SUR LE PAPYRUS RHIND I,

PAR

M. ISIDORE LÉVY.

I. IDÉES GRECQUES.

Vers le milieu du Papyrus Rhind I, entre la formule de la purification par Horus et Thot et un discours du mort à Osiris, apparaît un développement désordonné, quoique court, mais dont le sens général n'est pas douteux c'est une consolation adressée au mort, à qui sont énumérées les raisons d'accepter l'inévitable destin (1). Georg Möller, comparant le texte hiératique et le texte démotique du bilingue, a observé (2) que le démotique représente ici le texte original dont le document hiératique est une traduction en plusieurs points inintelligible; c'est dire que le morceau est de rédaction tardive, qu'il est le produit de l'époque ptolémaïque, peut-être même du début de l'époque romaine (le papyrus thébain est de la vingt et unième année d'Auguste, an Ix avant l'ère chrétienne). Mais l'on peut aller plus loin et assurer que la Consolation au Défunt est un hors d'oeuvre à qui on chercherait en vain un parallèle exact dans la littérature funéraire égyptienne et qui manifeste presque à chaque pas l'influence grecque (3).

Pap. Rhind 1, VII, 1-5 (hiér. et démot.) Georg MÖLLER, Die beiden Totenpapyrus Rhind, p. 34-35. Dans le papyrus Rhind II, pl. VI, 2-3, le morceau n'est représenté que par un extrait atrophié (MÖLLER, p. 87, 93). (2) MÖLLER, loc. cit., p. 10, n. 9.

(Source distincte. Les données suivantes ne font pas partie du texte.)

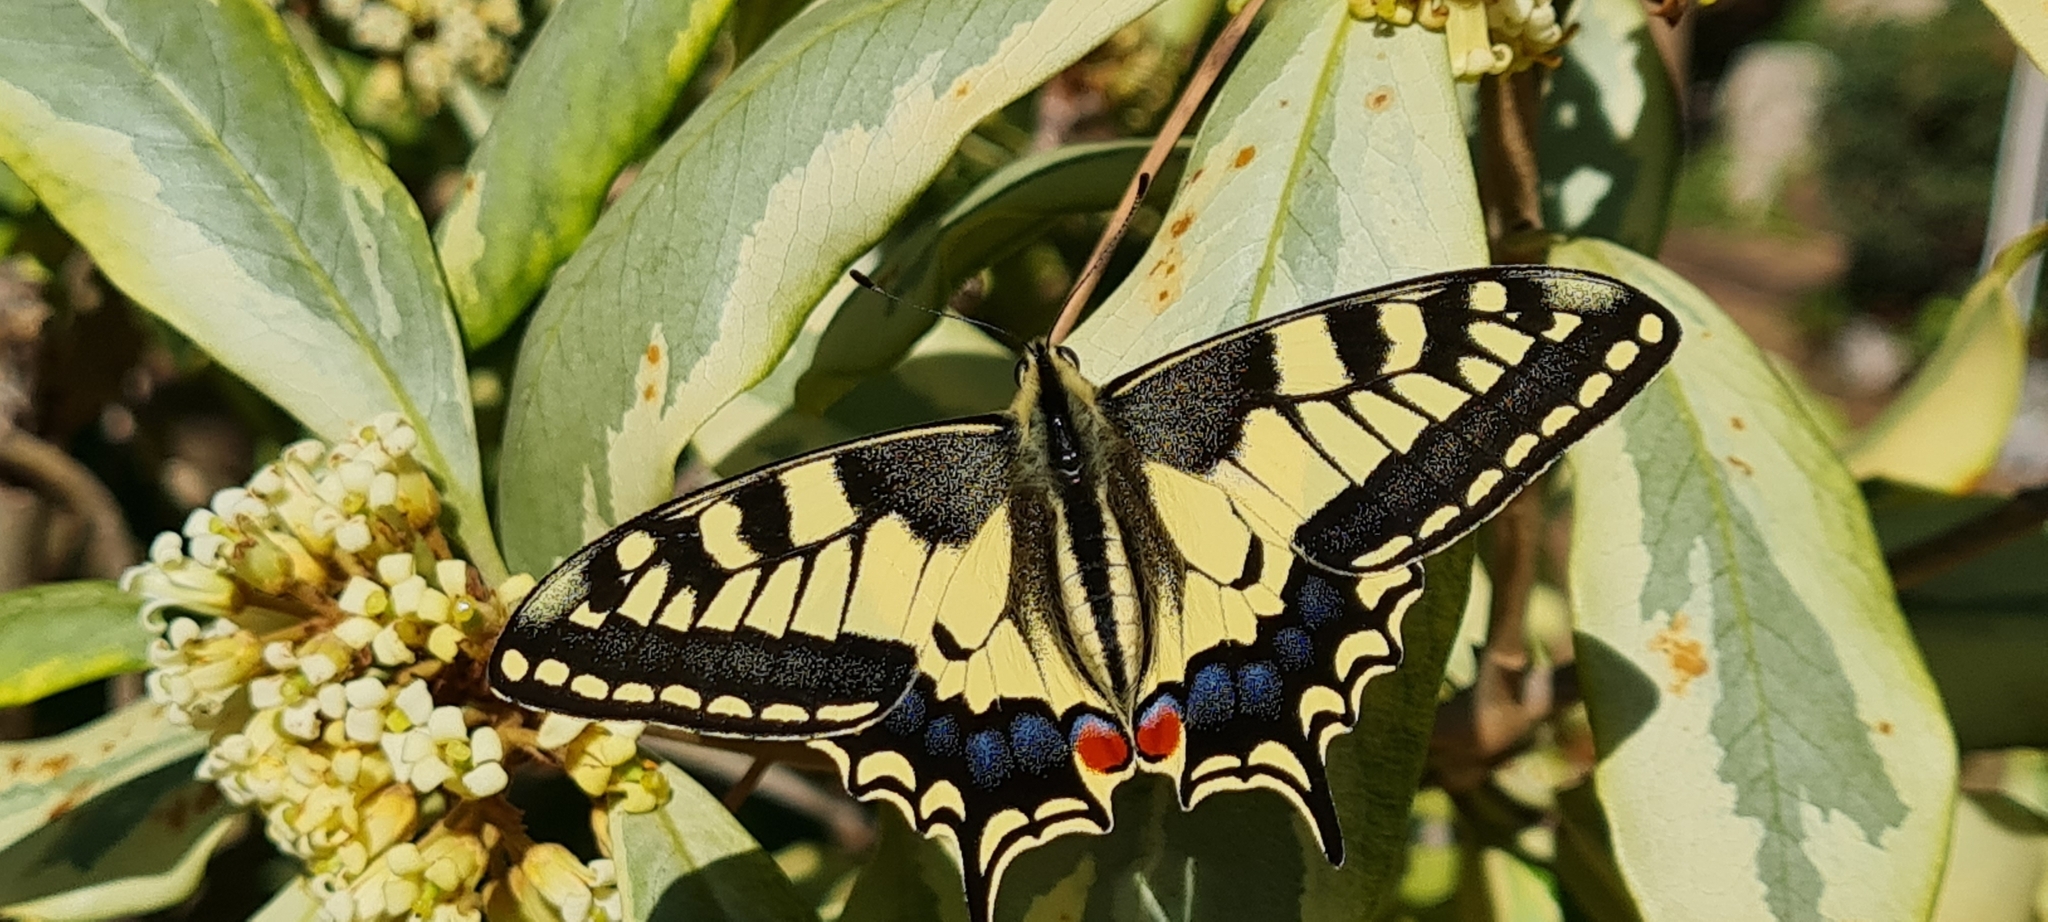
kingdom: Animalia
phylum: Arthropoda
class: Insecta
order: Lepidoptera
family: Papilionidae
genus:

(3) Il ne manque assurément pas en Égypte de texte où sont mises en œuvre des idées fort voisines de celles qui vont nous occuper il suffit de rappeler le Chant du Harpiste et les compositions analogues (MASPERO,

Le texte démotique peut se rendre ainsi : (1) O toi qui es mort, allant à l'Amenthès, tu as vieilli sur terre en une belle existence. Ne laisse pas le chagrin s'élever dans ton cœur alors que meurent de petits (2) enfants, tu as atteint la vieillesse. Tu as mangé et tu as bu, et as fait tout ce qui t'agréait; (3) toutes choses t'étaient offertes et jamais on n'a dit « non devant toi, car celui devant lequel tu te rends, c'est le frère aîné des saints dieux (4) l'enfant vénérable des dieux et des déesses, le roi vie, santé, force! - des dieux et des hommes, le roi vie, santé, force! - de l'Autre Monde. Les animaux sacrés (5) des grands dieux, l'un succède à l'autre jusqu'à la fin des temps. Que ton cœur se réjouisse avec les esprits des élus en compagnie desquels tu sers Osiris. » Faisons abstraction du coloris égyptien que créent le nom de l'Amenthès, la périphrase qui désigne Osiris (1. 3-4), la mention des animaux sacrés, l'idée du «service" dont le défunt s'acquitte devant Osiris, la prosaïque réduction du bonheur terrestre au manger et au boire (), nous restons en présence d'une argumentation aussi familière à l'antiquité grecque qu'elle est insolite en Égypte. Ne t'afflige pas, car tu as atteint une heureuse vieillesse et nul être n'échappe à la mort; les créatures les plus proches de la divinité subissent l'inflexible loi, et disparaissent pour céder la place à d'autres.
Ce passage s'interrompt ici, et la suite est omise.